Requirements:
1/ From the thread on Java's unsigned shift, write out the part that opens with the words containing "hex[d&0x0f] will be" and closes with "of an integer.".
2/ List every local variable declared inside the main method in the thread on Java's unsigned shift, giving each with its declared type.
3/ Answer these questions from the thread on Java's unsigned shift:
(a) What result does the asker report?
(b) What value did the asker expect instead?
(c) According to the reply, which bits of an integer does byte conversion take?

Extract:
** start **
CODEWITHSUNDEEP
javabinarybit-manipulationshift
Furkan Aktaş
Furkan Aktaş

Reputation: 91

Bitwise Operator

public class UnsignedShift {

public static void main(String[] args) {

    char hex[] = new char[] {'0','1','2','3','4','5','6','7','8','9','a','b','c','d','e','f'};


    byte b = (byte) 0xf1;
    byte d = (byte)(b>>>4); 


    System.out.println("b>>>4=0x" + hex[(d>>4)&0x0f] + hex[d&0x0f]);

    }

}

The result = 0xff

can anyone explain how it is possible in Java?

I think,it is 0x0f

Upvotes: 1

Views: 528

Answers (2)

kamoor
kamoor

Reputation: 2949

byte b = (byte) 0xf1 will be 1111 0001

byte d = (byte)(b>>>4) will be 1111 1111

d>>4 will be 11111111

0x0f will be 00001111

(d>>4)&0x0f will be 00001111 == 15

d will be 11111111

0f will be 00001111

hex[d&0x0f] will be 00001111 == 15

So Final Answer : 0xff

I think you are expecting (byte)(b>>>4) to shift 0 from left to right 4 times. But b is an integer with 32 bits, it will move 4 bytes from left but get ignored by (byte) conversion. byte conversion take 8 least significant bits of an integer.
** end **
Information provided:
** start **
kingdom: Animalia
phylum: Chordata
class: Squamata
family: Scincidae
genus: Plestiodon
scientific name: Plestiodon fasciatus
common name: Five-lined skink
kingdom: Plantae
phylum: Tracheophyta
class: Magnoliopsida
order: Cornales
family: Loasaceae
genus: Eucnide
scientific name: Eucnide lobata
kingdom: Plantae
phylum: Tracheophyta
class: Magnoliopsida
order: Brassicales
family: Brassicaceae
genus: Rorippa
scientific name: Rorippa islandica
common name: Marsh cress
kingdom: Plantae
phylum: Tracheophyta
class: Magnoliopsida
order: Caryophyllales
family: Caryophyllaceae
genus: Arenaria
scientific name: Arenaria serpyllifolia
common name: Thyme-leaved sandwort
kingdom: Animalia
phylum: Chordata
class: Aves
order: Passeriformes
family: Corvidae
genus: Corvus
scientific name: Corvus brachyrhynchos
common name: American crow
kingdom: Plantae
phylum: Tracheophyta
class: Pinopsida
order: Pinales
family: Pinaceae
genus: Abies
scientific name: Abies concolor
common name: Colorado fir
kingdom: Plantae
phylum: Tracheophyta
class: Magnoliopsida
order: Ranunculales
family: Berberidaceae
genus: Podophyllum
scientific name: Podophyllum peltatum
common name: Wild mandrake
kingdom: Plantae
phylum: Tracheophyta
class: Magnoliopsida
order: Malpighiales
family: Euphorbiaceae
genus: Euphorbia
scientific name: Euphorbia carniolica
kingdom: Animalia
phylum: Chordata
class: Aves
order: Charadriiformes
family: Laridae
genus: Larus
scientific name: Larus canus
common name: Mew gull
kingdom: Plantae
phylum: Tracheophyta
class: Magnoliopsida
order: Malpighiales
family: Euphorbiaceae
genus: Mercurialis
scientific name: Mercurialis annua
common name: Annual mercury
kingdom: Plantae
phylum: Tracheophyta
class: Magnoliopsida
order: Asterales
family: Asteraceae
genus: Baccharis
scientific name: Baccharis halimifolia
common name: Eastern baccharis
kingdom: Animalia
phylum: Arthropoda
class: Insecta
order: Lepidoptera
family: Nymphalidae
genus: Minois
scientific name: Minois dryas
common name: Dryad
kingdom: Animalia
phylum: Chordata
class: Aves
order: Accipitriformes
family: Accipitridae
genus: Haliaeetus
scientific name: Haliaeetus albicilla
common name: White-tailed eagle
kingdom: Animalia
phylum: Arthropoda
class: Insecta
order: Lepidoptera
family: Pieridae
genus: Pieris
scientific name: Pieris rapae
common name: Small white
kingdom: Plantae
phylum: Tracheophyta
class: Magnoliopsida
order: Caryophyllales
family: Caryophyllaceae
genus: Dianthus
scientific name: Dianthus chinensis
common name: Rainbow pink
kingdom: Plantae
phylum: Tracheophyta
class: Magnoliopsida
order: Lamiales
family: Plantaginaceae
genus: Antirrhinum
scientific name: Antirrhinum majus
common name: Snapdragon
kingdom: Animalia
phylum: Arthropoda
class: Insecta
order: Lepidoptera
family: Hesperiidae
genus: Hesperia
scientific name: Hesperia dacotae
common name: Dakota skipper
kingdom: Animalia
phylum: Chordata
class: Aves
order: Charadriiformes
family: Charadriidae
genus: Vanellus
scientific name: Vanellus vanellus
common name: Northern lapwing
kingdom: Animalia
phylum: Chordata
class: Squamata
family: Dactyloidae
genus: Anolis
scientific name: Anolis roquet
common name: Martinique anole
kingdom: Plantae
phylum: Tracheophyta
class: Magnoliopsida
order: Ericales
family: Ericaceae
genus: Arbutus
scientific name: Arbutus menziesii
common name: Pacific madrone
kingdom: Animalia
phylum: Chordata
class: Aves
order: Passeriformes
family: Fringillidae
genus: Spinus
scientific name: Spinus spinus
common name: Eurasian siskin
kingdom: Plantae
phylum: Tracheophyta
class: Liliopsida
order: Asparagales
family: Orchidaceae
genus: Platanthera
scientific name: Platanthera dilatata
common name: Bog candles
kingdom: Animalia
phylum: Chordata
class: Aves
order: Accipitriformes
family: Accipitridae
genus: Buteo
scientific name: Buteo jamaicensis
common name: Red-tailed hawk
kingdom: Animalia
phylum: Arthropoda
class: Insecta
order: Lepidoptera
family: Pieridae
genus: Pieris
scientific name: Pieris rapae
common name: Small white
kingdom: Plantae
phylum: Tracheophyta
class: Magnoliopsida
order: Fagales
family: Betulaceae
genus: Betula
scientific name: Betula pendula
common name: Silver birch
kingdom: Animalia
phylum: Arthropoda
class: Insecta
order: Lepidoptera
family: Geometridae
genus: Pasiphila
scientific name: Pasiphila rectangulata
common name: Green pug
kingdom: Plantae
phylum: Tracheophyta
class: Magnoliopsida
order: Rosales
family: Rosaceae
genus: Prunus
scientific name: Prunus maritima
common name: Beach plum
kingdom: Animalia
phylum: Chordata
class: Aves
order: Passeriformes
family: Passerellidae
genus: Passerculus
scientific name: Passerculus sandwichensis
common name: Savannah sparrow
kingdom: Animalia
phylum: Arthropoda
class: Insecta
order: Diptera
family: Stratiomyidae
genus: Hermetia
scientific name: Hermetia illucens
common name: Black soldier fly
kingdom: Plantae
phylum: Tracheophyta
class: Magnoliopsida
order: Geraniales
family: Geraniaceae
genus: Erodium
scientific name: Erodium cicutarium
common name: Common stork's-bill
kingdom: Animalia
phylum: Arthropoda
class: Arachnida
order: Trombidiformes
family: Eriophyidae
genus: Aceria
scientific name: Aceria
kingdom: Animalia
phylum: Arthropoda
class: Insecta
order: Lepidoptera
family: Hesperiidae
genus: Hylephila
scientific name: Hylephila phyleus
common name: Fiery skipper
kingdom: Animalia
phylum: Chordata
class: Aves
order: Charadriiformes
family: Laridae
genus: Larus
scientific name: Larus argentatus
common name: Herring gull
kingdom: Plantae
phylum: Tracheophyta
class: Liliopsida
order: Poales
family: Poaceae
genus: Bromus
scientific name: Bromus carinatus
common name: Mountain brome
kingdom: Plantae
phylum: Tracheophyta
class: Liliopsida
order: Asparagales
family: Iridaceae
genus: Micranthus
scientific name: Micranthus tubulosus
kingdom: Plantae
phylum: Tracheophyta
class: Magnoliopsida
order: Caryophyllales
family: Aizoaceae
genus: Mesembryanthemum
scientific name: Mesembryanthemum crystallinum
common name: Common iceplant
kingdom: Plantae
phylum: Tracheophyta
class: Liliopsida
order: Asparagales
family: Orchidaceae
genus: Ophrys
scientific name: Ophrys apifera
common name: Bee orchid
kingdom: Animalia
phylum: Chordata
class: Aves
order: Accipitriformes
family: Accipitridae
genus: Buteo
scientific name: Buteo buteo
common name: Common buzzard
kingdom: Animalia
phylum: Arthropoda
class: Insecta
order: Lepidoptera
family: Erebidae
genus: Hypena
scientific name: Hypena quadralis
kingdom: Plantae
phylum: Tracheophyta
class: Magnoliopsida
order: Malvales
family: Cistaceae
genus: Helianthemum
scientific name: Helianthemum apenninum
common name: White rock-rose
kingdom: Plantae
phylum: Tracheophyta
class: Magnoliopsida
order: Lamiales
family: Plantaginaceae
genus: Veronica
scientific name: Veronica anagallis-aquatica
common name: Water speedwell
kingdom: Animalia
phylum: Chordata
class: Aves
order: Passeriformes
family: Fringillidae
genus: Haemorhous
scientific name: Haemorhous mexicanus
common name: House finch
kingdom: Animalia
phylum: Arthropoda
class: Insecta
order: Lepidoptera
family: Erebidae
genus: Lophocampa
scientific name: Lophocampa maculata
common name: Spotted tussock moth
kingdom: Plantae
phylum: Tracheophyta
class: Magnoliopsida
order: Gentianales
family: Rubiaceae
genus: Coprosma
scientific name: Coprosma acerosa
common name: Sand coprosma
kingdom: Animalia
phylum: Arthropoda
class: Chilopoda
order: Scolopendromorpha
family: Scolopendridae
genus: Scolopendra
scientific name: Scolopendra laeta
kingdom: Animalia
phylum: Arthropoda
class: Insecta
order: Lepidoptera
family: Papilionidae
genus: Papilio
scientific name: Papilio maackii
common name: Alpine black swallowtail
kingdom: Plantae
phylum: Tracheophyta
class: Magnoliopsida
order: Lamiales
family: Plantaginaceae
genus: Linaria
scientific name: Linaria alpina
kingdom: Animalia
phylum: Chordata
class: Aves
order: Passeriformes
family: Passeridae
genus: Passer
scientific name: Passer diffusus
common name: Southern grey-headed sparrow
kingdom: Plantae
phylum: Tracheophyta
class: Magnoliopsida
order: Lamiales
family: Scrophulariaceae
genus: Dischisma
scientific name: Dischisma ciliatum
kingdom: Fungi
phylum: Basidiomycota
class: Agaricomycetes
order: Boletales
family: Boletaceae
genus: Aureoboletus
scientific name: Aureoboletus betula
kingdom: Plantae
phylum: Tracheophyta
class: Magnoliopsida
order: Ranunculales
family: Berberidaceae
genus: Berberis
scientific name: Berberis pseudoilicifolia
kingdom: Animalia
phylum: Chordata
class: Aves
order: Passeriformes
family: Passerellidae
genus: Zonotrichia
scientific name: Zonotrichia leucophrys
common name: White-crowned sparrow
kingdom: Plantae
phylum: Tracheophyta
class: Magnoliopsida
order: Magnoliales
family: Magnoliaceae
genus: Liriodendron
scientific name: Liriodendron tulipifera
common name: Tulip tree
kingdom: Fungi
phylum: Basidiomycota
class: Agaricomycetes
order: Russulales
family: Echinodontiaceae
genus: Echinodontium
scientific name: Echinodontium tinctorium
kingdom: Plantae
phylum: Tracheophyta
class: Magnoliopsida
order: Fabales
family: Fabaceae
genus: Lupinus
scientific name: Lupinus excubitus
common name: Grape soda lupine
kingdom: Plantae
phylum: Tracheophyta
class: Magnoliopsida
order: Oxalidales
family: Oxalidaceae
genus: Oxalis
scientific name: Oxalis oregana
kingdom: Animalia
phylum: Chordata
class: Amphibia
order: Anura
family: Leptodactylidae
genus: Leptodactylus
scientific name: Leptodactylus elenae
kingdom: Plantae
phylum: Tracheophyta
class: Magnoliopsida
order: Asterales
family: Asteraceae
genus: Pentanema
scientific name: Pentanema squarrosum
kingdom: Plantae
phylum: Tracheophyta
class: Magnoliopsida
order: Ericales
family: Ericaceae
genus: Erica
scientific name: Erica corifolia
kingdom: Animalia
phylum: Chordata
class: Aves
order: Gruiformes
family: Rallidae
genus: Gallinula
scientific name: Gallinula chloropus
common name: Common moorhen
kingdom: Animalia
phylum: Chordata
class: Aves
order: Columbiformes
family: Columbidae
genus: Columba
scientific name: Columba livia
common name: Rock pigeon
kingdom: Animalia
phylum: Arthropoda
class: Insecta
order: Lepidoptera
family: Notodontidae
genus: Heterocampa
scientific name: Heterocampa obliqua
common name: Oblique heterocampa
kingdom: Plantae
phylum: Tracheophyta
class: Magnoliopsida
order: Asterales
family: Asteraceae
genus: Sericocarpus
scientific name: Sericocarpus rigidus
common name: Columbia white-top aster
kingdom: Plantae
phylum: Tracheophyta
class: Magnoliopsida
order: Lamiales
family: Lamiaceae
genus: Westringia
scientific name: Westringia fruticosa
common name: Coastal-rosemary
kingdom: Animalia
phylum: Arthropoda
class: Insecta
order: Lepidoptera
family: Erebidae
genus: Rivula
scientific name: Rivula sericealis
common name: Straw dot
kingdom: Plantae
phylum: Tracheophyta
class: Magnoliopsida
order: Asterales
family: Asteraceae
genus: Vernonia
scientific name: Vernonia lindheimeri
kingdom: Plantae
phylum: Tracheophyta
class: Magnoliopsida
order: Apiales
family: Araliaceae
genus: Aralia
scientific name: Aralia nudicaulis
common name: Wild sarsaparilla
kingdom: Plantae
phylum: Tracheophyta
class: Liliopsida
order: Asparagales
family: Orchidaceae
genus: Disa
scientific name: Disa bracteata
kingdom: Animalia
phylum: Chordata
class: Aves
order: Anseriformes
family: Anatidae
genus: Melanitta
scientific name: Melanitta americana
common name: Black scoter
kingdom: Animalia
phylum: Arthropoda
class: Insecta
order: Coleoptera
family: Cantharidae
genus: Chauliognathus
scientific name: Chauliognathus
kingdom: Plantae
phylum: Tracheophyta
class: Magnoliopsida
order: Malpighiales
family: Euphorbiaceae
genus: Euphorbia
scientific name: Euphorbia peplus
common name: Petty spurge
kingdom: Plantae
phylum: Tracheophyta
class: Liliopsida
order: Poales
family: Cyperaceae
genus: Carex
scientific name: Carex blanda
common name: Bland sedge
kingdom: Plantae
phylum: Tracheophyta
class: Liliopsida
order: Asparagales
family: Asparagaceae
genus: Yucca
** end **
List of solutions:
1/
hex[d&0x0f] will be 00001111 == 15

So Final Answer : 0xff

I think you are expecting (byte)(b>>>4) to shift 0 from left to right 4 times. But b is an integer with 32 bits, it will move 4 bytes from left but get ignored by (byte) conversion. byte conversion take 8 least significant bits of an integer.

2/
char[] hex
byte b
byte d

3/
(a) 0xff
(b) 0x0f
(c) The 8 least significant bits